# Source
Working from home will free up all that commuting time to care for yourself. In the long-term, this leads to decreased healthcare costs.
Generally, people in poor health have a higher chance of having chronic conditions (i.e., diabetes; joint issues requiring replacement) in their 50s and 60s, which in aggregate can add hundreds of thousands of dollars to late-life health costs. Much of this money will be coming from your own pocket.
Take more tax deductions
Freelancers can write off things like the use of your home as an office, your internet provider service (if it’s primarily used for business purposes), your car (for instance, if you have to present work to a client, the gas mileage can be written off at 0.55 cents a mile), and health-insurance related expenses (including health expenses that came from your own pocket because your insurance didn’t cover them).
When the commute is worth it
Telecommuting as an employee or working from home as a freelancer can be financially beneficial and free up more time to do things you enjoy, but there may come a time when you want or need to give up your home office. Here’s why you might consider working in an office again.

# Problem set
(a) Answer these questions about the passage on working from home:
(i) What does the passage say the freed-up commuting time can be used for?
(ii) In which decades of life does the passage say people in poor health have a higher chance of chronic conditions?
(iii) Under what condition can freelancers write off their internet provider service?
(b) Rewrite the part of the passage on working from home that opens with the words containing "Working from home will" and closes with "didn’t cover them).", swapping "Freelancers" for "Self-employed workers".

# Provided information
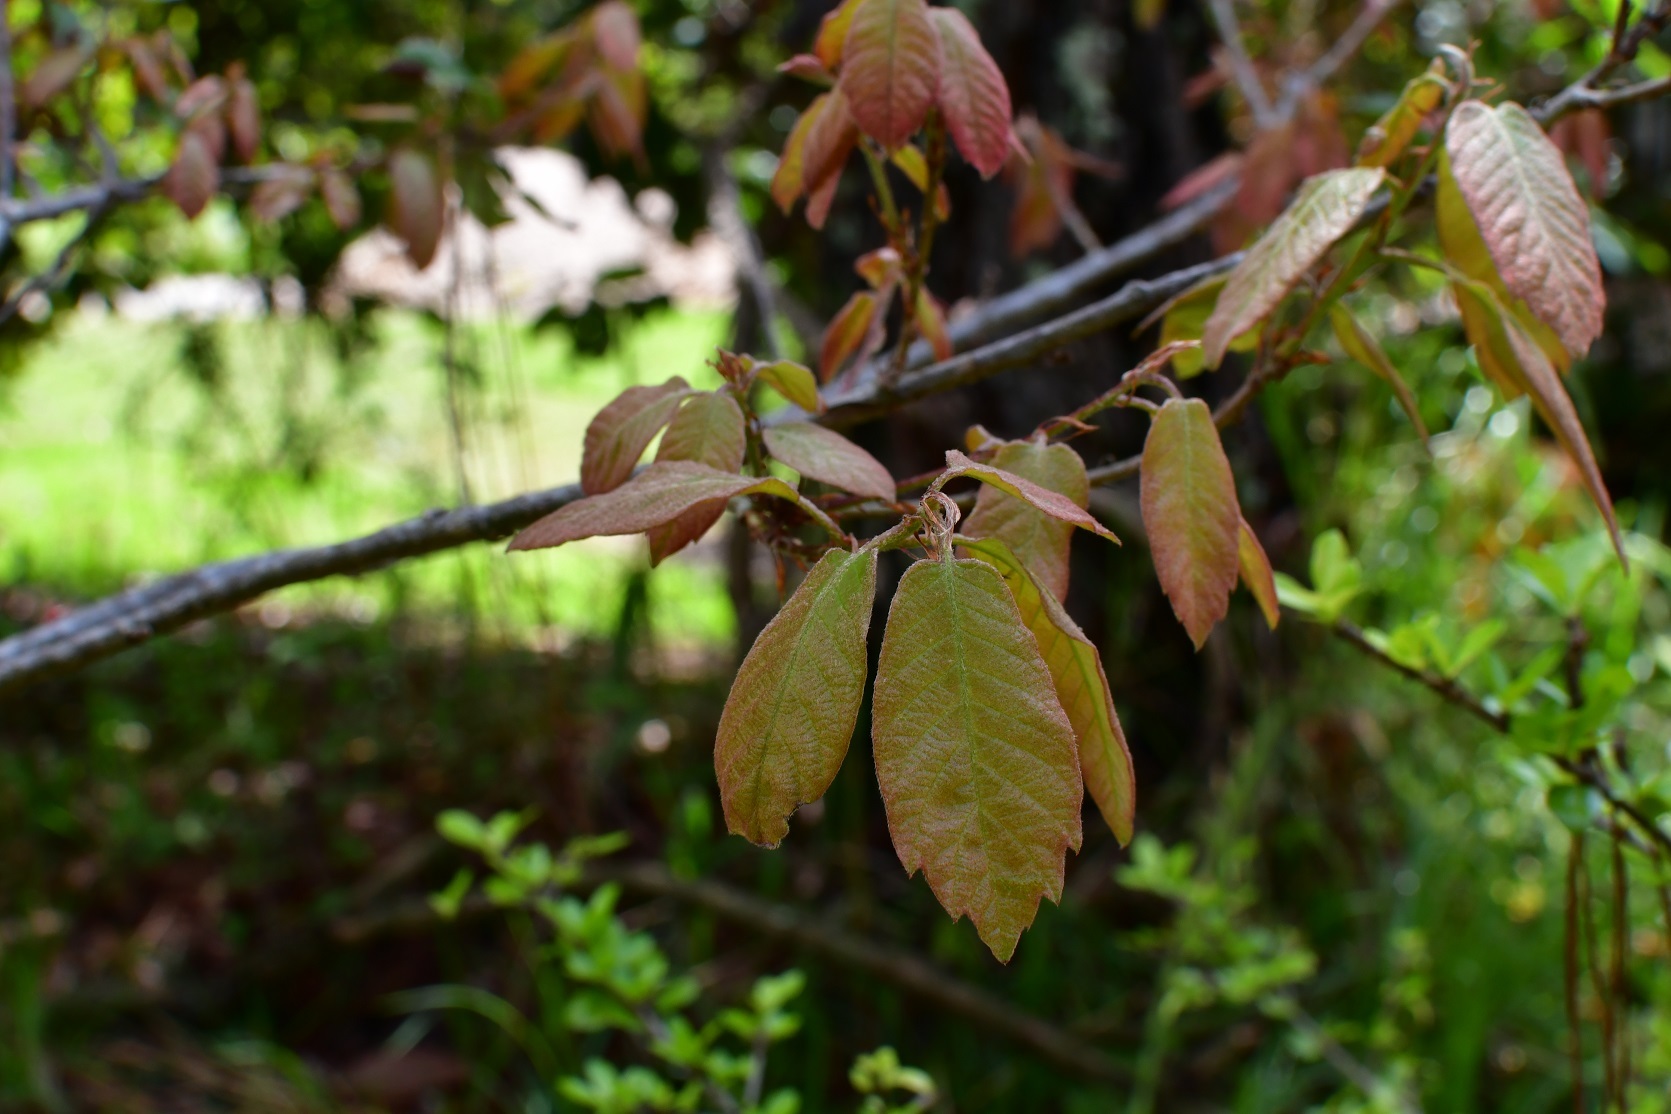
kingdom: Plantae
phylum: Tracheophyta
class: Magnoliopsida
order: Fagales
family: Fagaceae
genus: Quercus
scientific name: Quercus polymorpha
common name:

# Expected outputs
(a)
(i) Caring for yourself.
(ii) Their 50s and 60s.
(iii) If it is primarily used for business purposes.

(b)
Working from home will free up all that commuting time to care for yourself. In the long-term, this leads to decreased healthcare costs.
Generally, people in poor health have a higher chance of having chronic conditions (i.e., diabetes; joint issues requiring replacement) in their 50s and 60s, which in aggregate can add hundreds of thousands of dollars to late-life health costs. Much of this money will be coming from your own pocket.
Take more tax deductions
Self-employed workers can write off things like the use of your home as an office, your internet provider service (if it’s primarily used for business purposes), your car (for instance, if you have to present work to a client, the gas mileage can be written off at 0.55 cents a mile), and health-insurance related expenses (including health expenses that came from your own pocket because your insurance didn’t cover them).